Tuesday, 1 July 2014

Anniversaries

where the adventure began - July 1, 1984
Ter and I moved into our current abode on August 1, so our residential fiscal year ends on July 31. That means our final rent cheque for the 13/14 cycle will be cashed after today’s stat holiday. I wouldn’t mention it except it so happens that our very first mutual rent cheque was cashed on the same day thirty years ago.

Thirty years.

Yep, Ter and I became roommates on July 1, 1984. Who could have predicted that we’d still be together three decades after we signed the lease on suite 408 at the Landmark building in Sidney-by-the-Sea?

Not us. The plan—in my mind, anyway—had been to share expenses until one of us (probably Ter, who was blonde and beautiful and so freaking pulled together) found Mr. Right. The universe obviously had other ideas, since that paragon of priesthood perfection never materialized, and after all this time, I can honestly say, THANK YOU, UNIVERSE!!!

I should also thank my father, because it was his idea. Faced with the terror of acquiring another twentysomething daughter when the one he had was showing no sign of leaving the nest, he quietly suggested to me that, “Perhaps you two should think of getting an apartment together.”

Well, duh. Therein lies the danger of parents making their home too comfortable for the children—I was twenty-two, had a fulltime government job, and no inclination at all to get my own place. Ter had come back from Edmonton and was living with her folks in their ground floor apartment. She, by comparison, had been on her own since she was seventeen, so when I told her what Dad had said, she was all for it. Thus began “The Ongoing Adventures of Ru and Ter”.

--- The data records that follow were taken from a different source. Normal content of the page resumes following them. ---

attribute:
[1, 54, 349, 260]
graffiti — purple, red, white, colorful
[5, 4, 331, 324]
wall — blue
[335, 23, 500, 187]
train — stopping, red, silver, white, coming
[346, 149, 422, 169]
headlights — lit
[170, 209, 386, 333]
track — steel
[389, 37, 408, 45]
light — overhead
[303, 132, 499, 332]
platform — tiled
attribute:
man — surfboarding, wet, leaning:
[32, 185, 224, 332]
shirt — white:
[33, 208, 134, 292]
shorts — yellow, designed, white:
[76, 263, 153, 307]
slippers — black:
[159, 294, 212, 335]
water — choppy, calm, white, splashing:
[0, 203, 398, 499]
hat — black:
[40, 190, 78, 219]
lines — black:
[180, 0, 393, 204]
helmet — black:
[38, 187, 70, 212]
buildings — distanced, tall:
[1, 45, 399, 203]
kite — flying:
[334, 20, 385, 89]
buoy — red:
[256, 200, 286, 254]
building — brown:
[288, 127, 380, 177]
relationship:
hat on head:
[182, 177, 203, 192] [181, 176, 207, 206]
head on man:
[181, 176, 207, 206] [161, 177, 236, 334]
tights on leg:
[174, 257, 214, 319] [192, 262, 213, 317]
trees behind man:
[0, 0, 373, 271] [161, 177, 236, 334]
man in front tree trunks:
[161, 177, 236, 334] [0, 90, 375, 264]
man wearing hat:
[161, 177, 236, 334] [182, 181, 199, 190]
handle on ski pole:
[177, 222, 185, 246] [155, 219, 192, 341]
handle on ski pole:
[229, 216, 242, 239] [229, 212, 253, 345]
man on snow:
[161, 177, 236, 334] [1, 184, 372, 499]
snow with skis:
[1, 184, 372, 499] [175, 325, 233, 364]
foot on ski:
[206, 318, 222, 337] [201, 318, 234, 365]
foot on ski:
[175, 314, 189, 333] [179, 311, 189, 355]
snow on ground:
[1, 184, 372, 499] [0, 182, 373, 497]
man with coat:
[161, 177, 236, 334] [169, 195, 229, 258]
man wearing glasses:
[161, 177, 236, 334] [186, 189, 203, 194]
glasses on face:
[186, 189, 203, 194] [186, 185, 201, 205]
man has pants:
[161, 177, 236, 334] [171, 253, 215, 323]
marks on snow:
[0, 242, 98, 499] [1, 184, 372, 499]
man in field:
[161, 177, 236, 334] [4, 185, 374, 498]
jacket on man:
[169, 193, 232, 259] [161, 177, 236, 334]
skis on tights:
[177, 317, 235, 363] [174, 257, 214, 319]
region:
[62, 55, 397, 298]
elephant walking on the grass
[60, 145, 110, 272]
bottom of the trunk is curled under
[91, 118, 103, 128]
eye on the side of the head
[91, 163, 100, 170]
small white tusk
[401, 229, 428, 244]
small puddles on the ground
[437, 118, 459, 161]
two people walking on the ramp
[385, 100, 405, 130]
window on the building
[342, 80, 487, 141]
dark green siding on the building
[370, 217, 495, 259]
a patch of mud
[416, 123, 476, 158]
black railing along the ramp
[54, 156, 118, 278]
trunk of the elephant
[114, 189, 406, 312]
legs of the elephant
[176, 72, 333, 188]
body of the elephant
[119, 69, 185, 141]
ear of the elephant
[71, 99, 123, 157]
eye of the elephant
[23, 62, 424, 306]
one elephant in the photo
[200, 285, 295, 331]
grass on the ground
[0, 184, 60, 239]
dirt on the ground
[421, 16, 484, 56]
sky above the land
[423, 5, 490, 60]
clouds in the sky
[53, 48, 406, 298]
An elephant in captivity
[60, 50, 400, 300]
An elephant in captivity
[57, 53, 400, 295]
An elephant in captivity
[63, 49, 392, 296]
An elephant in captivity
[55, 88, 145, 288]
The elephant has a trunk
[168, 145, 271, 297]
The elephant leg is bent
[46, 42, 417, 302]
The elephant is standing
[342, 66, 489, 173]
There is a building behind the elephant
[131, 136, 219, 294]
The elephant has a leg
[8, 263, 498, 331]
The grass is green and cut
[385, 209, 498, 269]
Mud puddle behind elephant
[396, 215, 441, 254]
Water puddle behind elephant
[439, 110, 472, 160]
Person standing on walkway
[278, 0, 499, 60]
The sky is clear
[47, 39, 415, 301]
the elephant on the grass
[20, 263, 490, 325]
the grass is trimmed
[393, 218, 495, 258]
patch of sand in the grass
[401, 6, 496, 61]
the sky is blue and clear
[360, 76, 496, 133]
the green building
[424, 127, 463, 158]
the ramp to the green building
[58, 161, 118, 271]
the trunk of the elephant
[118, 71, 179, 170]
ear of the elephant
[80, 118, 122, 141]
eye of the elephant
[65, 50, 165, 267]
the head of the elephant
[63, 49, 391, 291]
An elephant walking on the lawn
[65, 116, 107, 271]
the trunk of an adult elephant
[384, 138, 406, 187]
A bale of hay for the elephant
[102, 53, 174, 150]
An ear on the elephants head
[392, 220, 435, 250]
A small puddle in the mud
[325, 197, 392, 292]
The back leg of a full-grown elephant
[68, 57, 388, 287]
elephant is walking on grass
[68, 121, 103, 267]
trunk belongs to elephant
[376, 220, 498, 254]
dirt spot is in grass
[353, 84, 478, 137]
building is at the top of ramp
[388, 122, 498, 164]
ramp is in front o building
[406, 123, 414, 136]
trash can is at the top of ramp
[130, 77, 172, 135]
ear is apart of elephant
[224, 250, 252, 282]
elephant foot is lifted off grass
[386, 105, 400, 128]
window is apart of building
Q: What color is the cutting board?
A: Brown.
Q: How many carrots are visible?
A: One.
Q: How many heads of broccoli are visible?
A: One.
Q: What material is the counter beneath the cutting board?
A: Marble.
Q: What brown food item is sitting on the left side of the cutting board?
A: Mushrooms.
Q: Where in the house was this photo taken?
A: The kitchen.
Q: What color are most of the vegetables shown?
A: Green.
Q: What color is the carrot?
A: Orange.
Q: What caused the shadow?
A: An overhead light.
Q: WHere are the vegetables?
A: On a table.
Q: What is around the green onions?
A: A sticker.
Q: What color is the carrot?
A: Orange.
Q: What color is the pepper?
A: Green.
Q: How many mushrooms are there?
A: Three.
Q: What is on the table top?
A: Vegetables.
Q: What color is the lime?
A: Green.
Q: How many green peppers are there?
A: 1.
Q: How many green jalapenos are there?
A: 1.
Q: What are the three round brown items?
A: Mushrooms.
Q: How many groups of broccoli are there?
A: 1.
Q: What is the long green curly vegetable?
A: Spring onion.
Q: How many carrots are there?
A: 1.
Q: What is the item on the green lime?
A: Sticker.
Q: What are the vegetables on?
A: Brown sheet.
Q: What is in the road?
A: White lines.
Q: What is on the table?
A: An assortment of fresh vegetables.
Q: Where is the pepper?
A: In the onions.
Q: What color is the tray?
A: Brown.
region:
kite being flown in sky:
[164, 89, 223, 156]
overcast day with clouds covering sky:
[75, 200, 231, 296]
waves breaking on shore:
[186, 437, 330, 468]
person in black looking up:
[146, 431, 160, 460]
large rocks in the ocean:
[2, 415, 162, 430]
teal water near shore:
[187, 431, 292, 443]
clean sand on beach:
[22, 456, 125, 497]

Her childhood experience was in direct contrast to mine, so we each brought unique neuroses and phobias to the party. As we have grown together into adulthood, we’ve sorted through our mutual crap and found our singular magic. We have helped each other to become who we truly are. We’re not done yet, either. There is so much more growing and nurturing and sharing to accomplish, feats that couldn’t be achieved by either of us in company with anyone else. And when we operate as a team? Don’t ask questions, just get out of our way.

A popular (and horribly romantic) misconception is that a girl will marry her soul mate. This is not always so. In fact, it may be less frequently so. Soul mates come in many forms. We travel through time together and take on different roles in each phase of our progress. Whatever she has been and whatever she will be, this time out, Ter is my sistah. My teacher. My yardstick. My cool inspector. My house elf. My guru. My heavy-lifter. My bodyguard. My reality check. She says I never drive her crazy, so I’m unsure how she perceives the condition, but when we argue, we argue from ego, never from spirit. The square root of our relationship is love. Pure, positive, unconditional love.

Could either of us have survived the past thirty years with Mr. Right? Or anyone else, for that matter?

Maybe. But it wouldn’t have been nearly as much fun.